__THE PROBLEM__.
In how many lines of the records below does the string "Bank" appear, counting case as significant? Tally them and reply with the number alone.

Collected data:
______________________________

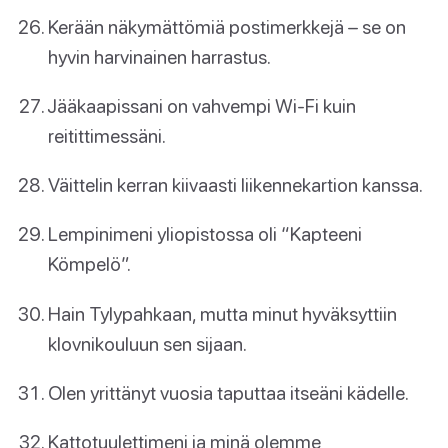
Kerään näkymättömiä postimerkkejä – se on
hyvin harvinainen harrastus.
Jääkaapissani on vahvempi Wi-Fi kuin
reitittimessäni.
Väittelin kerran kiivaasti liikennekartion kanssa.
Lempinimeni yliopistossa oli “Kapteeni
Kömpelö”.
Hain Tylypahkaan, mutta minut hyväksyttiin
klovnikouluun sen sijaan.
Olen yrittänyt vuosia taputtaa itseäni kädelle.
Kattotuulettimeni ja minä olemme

______________________________

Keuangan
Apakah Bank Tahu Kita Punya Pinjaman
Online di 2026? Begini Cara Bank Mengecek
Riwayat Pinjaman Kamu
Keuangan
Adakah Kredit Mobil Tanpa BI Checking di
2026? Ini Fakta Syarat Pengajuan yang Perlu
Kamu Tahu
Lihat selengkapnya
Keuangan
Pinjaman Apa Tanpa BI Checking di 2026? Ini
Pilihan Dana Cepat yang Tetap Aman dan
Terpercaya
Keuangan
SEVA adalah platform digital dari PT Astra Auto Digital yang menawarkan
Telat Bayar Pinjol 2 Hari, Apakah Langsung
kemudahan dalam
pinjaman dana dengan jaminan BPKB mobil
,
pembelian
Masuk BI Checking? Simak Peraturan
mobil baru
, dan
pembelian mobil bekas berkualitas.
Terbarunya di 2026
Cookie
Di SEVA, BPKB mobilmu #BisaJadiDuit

______________________________

__EXERCISE RESPONSE__.
2